De acordo com uma investigação do Expresso, da SIC e do Setenta e Quatro, Negrão é referido dez vezes na agenda de Salgado, entre 1 de março de 2013 e 4 de abril de 2014. Seis meses depois dessa última menção, o deputado seria eleito presidente da Comissão Parlamentar de Inquérito à gestão do BES e do Grupo Espírito Santo, que escrutinou durante mais de meio ano os bastidores da queda do banqueiro e do seu império.
Ao todo, Fernando Negrão admite ter-se encontrado quatro vezes com Salgado. No segundo desses encontros, o presidente do BES quis saber a opinião do antigo magistrado sobre os 14 milhões de euros que recebeu do construtor civil José Guilherme, não incluídos na sua declaração anual de rendimentos e que ele próprio classificou como sendo uma “liberalidade” — isto é, uma oferta. Em janeiro de 2013, o jornal “i” noticiou que Salgado retificara três vezes a sua declaração de IRS de 2011, pagando um extra de 4,3 milhões de euros em impostos. “Foi a única pergunta que me fez”, recorda Negrão, que respondeu que não, não era a seu ver uma liberalidade. Salgado terá então comentado que “no Direito as coisas nunca são nem pretas nem brancas”.
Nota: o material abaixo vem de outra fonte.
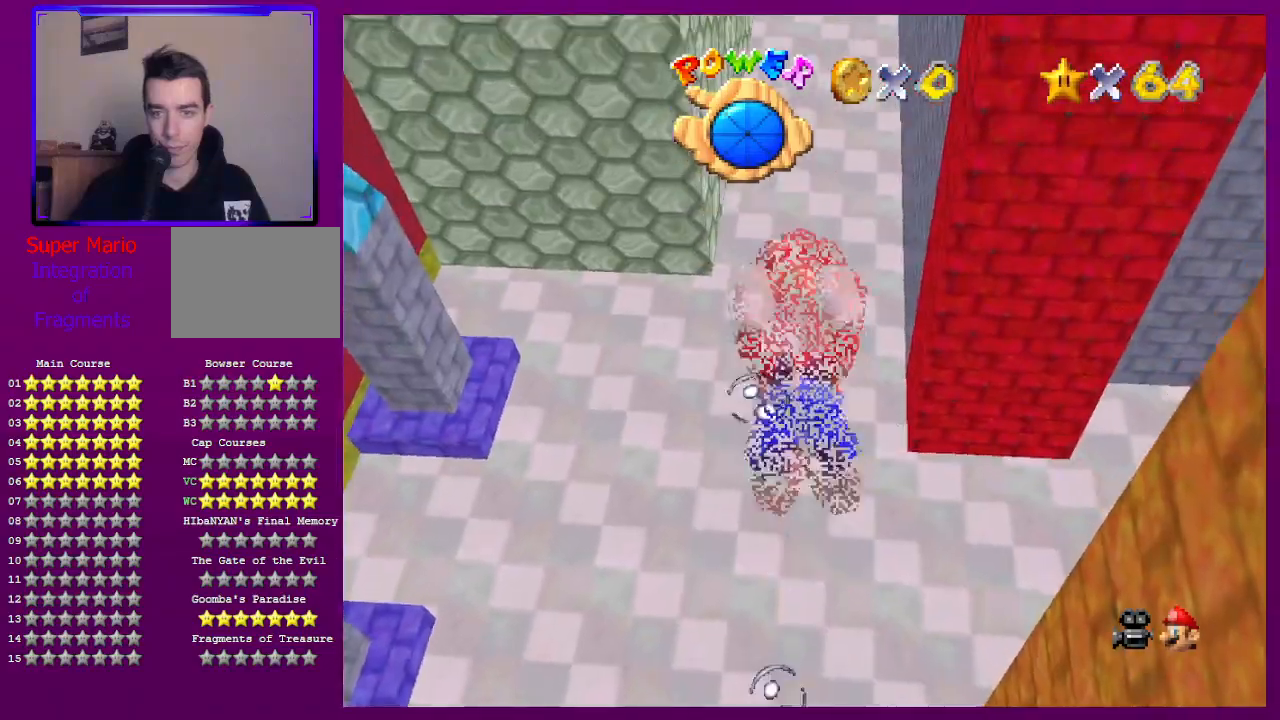
{"buttons": [], "left_stick": "down-left", "events": [[100, "A", "up"], [367, "left_stick", "down-left"]]}
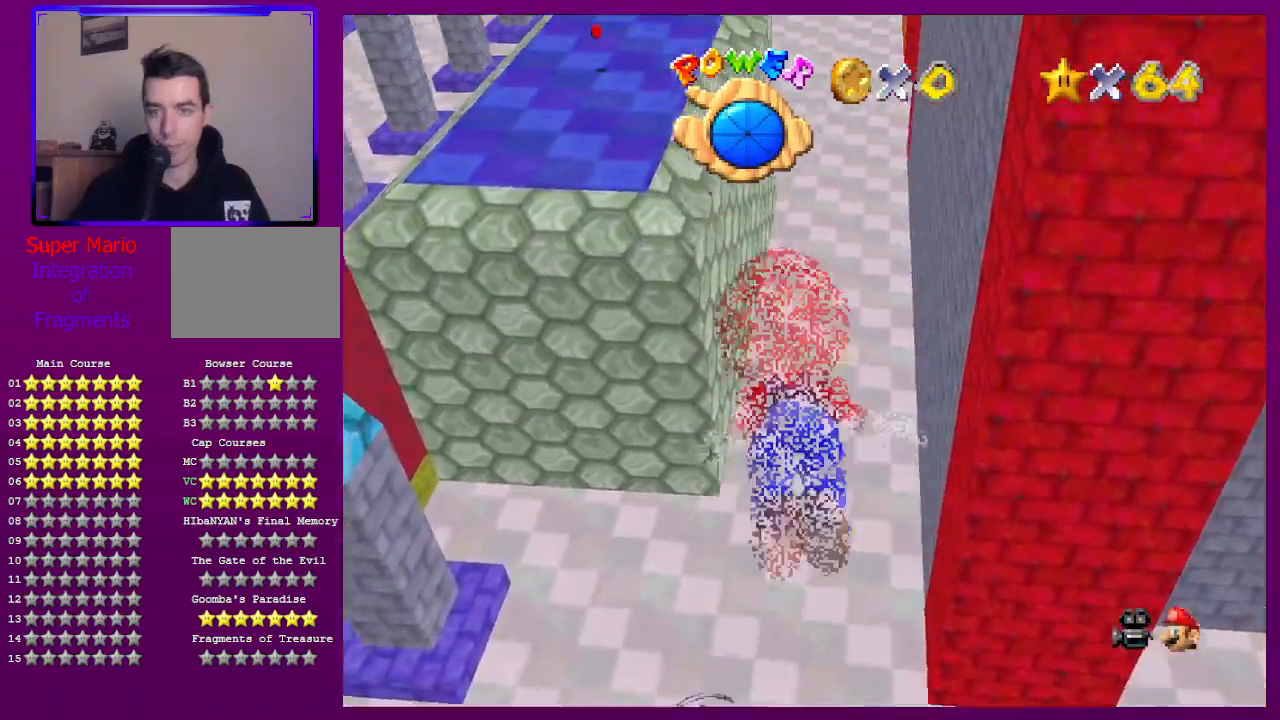
{"buttons": [], "left_stick": "center", "events": [[33, "A", "down"], [133, "left_stick", "center"], [233, "A", "up"]]}
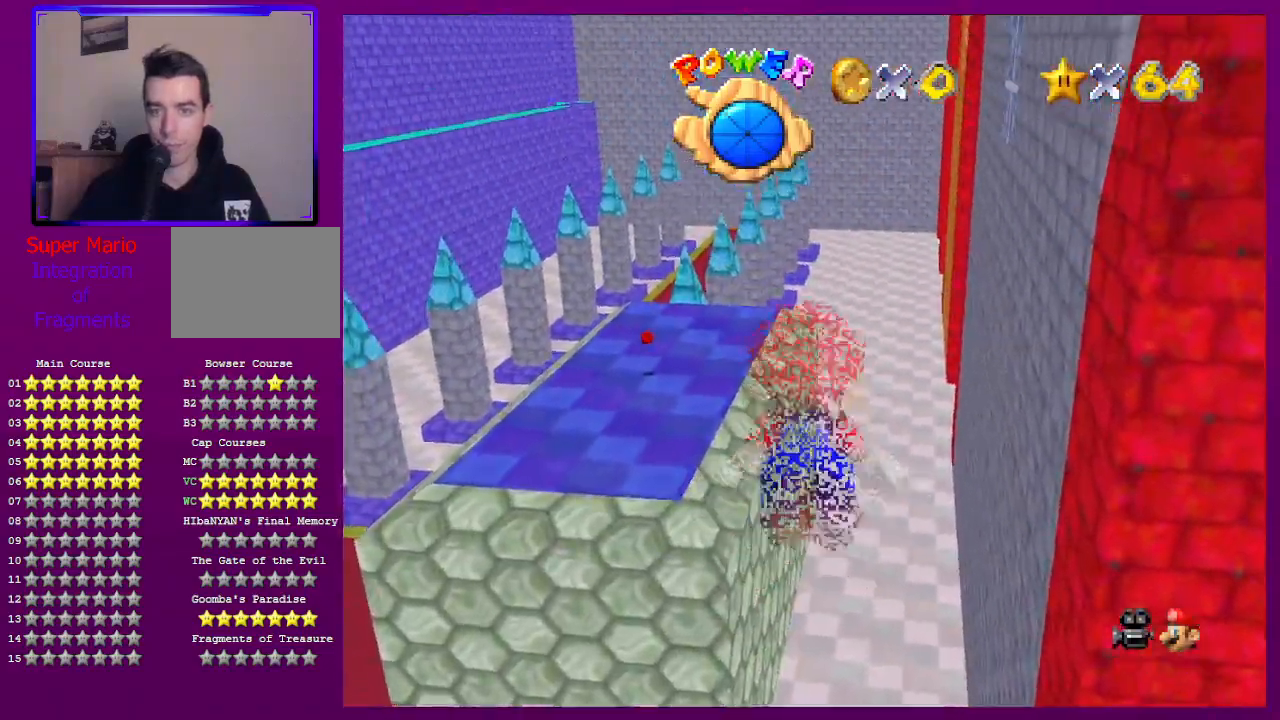
{"buttons": [], "left_stick": "right", "events": [[167, "A", "down"], [433, "A", "up"], [467, "left_stick", "right"]]}
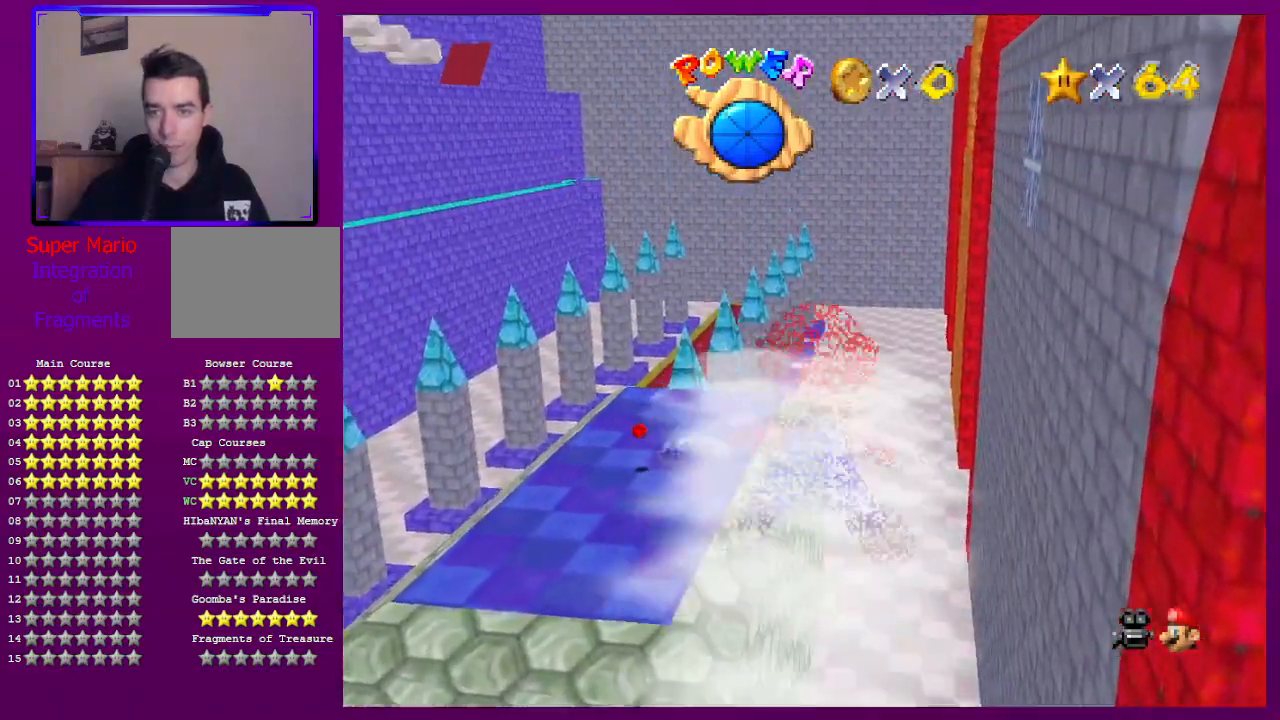
{"buttons": ["A"], "left_stick": "center", "events": [[367, "A", "down"], [367, "left_stick", "center"]]}
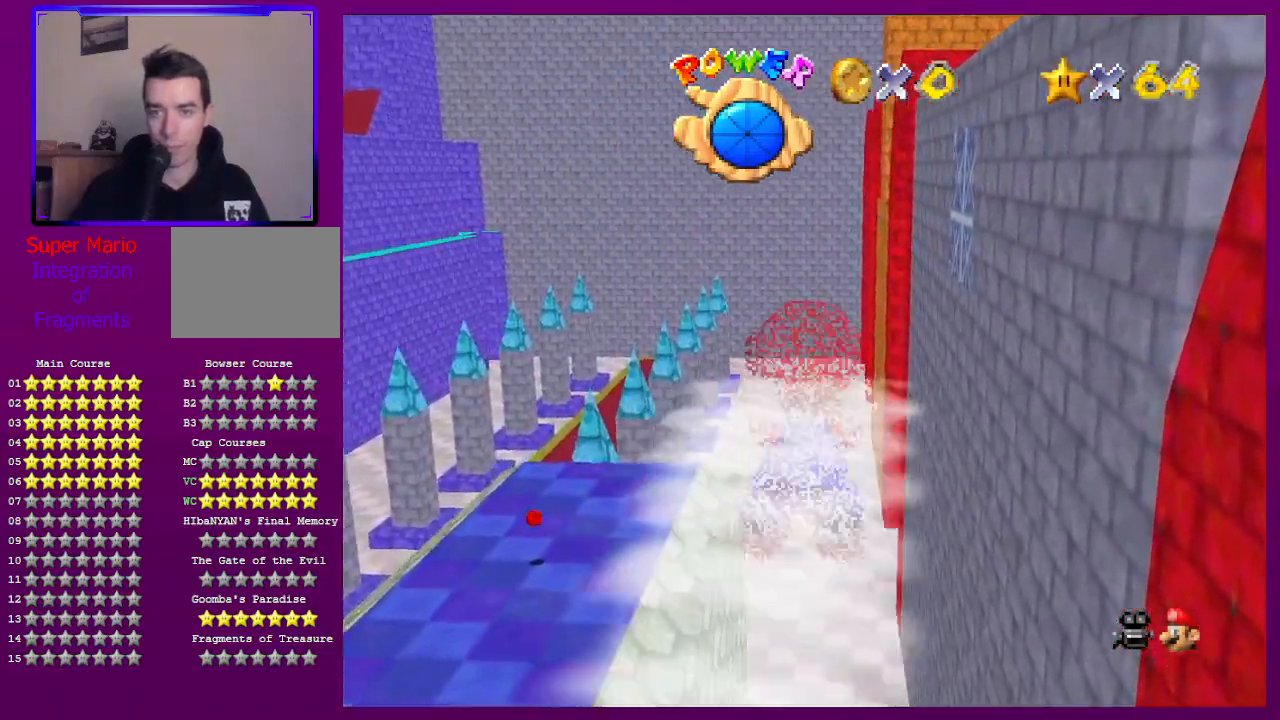
{"buttons": ["A"], "left_stick": "center", "events": [[100, "A", "up"], [500, "A", "down"]]}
Segundo o deputado, todas as visitas ao então homem-forte da família Espírito Santo foram feitas na qualidade de advogado. Negrão, que trabalhava na altura como consultor para Albuquerque & Associados, um escritório que tinha o BES como cliente, admite ter chegado a pensar que o banqueiro estivesse tentado a usá-lo para influenciar outros. “Senti que isso podia acontecer depois de ele me ter feito a pergunta sobre a liberalidade.” Podia acontecer, mas, assegura Negrão, não aconteceu.